Um relacionamento com Rafaella só vai piorar todas estas coisas. Fico satisfeito em ter dito claramente o que eu acho. Não devemos fazer nada sobre isso.
– Certo. – ela concorda. – Só uma noite, Ty. – ok, ela não concorda tanto assim. – Me mostre o que ela faz.
Engulo em seco. É algo difícil de resistir e não respondo, porque eu quero dizer sim e não e proporções imensas. Quando dormi com Rafaella foi bom, mas nos sentimos tão culpados que foi ruim. Só quem já teve uma ressaca moral pós sexo recriminável pode entender o tipo de sentimento que tivemos. Nunca mais falamos sobre ou tentamos novamente.
– Vamos falar disso outra hora, Lella. Por favor. – é o que dá pra fazer.
Rafaella respira fundo e volta em silêncio comigo ao distrito, onde repassamos o depoimento de Marcus Sinclair e vou para a terapia em tempo.
Consigo não deixar que Italia monopolize a minha sessão, e conto ao doutor que tenho visitas a apartamentos e pretendo passar o Natal fazendo minha mudança do hotel para algum lugar que me faça sentir em casa.

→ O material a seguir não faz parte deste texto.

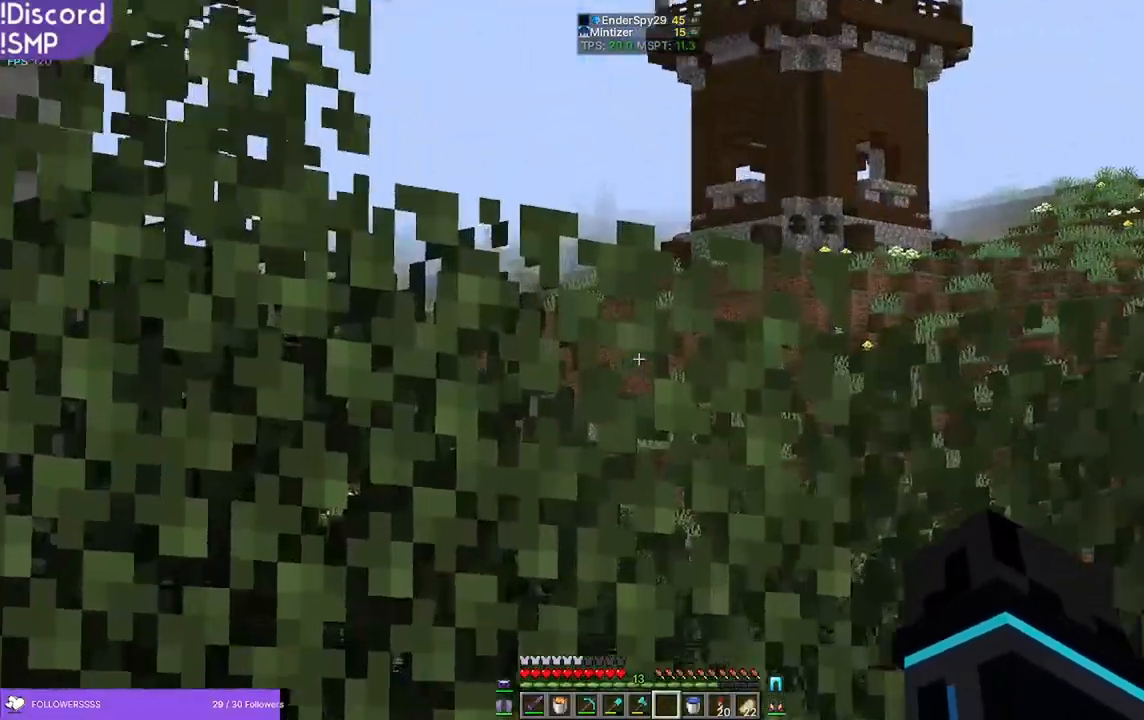
{"keys": [], "mouse": [], "events": []}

Também tenho a assinatura definitiva dos papéis do divórcio e será numa audiência pessoal, embora agora eu não tenha mais nenhum interesse em ver Sasha na minha frente, fui eu que insisti para que fosse assim.
Eu queria tanto Sasha de volta, que achei que ela reconsideraria seus sentimentos por mim caso me visse com o peso da saudade em seu coração. Isso preocupa o Dr. Newman. Era mais uma atitude autodestrutiva que eu tomaria. O tranquilizo a respeito deste encontro, no que depende de mim, “que se foda a Sasha”. Só quero começar o próximo ano numa paz que eu não reconhecia em mim há muito tempo.

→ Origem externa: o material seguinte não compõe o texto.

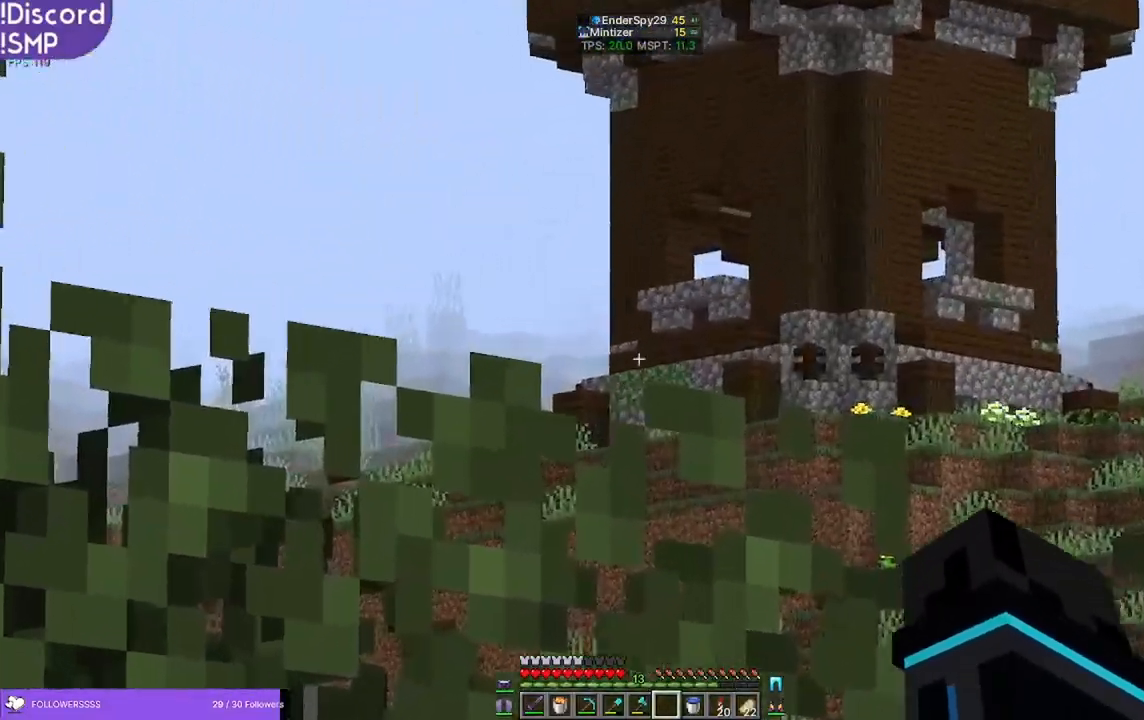
{"keys": [], "mouse": [], "events": []}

– Fico impressionado com sua mudança de atitude, Tyler. – o velho me elogia com um sorrisinho no rosto.
Ele deve estar satisfeito com o próprio trabalho, mas na verdade o tipo de terapia de Italia e Greg tiveram grande parcela no meu progresso.
– Eu erro pra cacete, doutor. – digo reavaliando diversos dos erros, e continuo errando. – Mas aprendi a me perdoar também. Eu sou só humano.

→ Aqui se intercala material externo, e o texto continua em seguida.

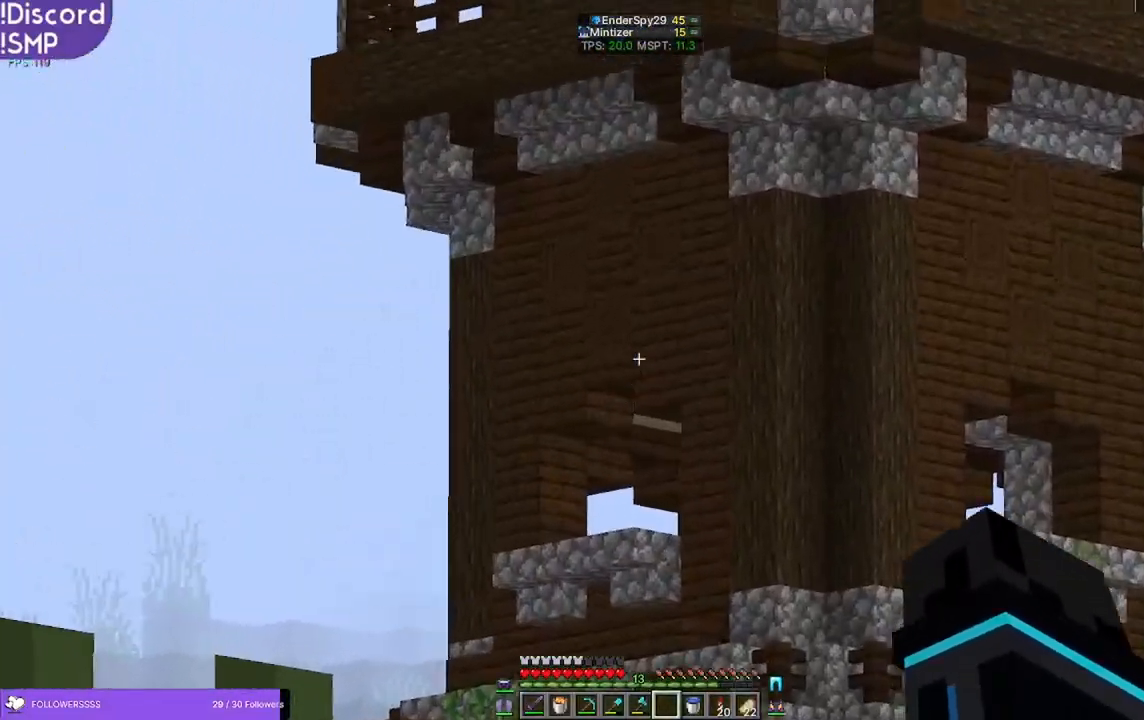
{"keys": [], "mouse": [], "events": []}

– Com todas as imperfeições que agora você reconhece.
Concordo com a cabeça. Com todas e incontáveis imperfeições.
– Doutor, é possível se apaixonar por mais de uma pessoa por vez? Ou a ideia romântica do encaixe perfeito com uma única pessoa é sustentada pela psicologia?
– É complexo, Tyler. Encontramos defeitos e qualidades complementares em diversas pessoas ao longo da vida, isso faz com que elas nos atraiam de formas diferentes, às quais chamamos de amor, paixão, devoção, etc. Friamente é possível dizer que sim, é possível se apaixonar por diversas pessoas. Mas como somos todos uma diversidade de sentimentos, você acaba escolhendo aquela pessoa que você gosta um pouco mais, a diferenciando e renunciando às outras.
– É o cerne dos relacionamentos. – concluo.
– Justamente. Está apaixonado, Tyler?
Sorrio e aponto o velho, piscando, como quem diz “me pegou”.
– Pode ser bom pro seu novo ano, e suas novas resoluções. Mas eu recomendo cautela.
Porra, cautela? Ele nem imagina o tipo de coisas que me despertam a paixão ultimamente. Apenas dou uma gargalhada honesta e concordo.
– Pode deixar, doutor. – é o que respondo simpaticamente.
Saio da delegacia com uma vontade irresistível de ver Italia. Apesar de ter me distraído com toda a agitação o dia, a imagem dela chorando na sala espelhada do distrito retorna à minha cabeça de vez em quando. No caminho para o hotel eu ligo pra ela e após alguns toques a voz que me atende é ligeiramente mais aguda.
– Erin? – chamo após um “alô” desanimado.
– Oi, Tyler. – Erin responde. – Ela está dormindo.
– Queria saber como ela está. As coisas não foram muito bem hoje.
– Eu sei. Ela está bem...
– Bem mesmo ou “bem” depois de Greg?
– Você já a conhece o suficiente pra saber a resposta desta pergunta.
– É. – digo num suspiro. – Até outra hora, Erin.
– Eu digo que você ligou. – Erin fala atenciosamente e desliga.
Só consigo pensar nas marcas de corda que devem estar no corpo de Lia.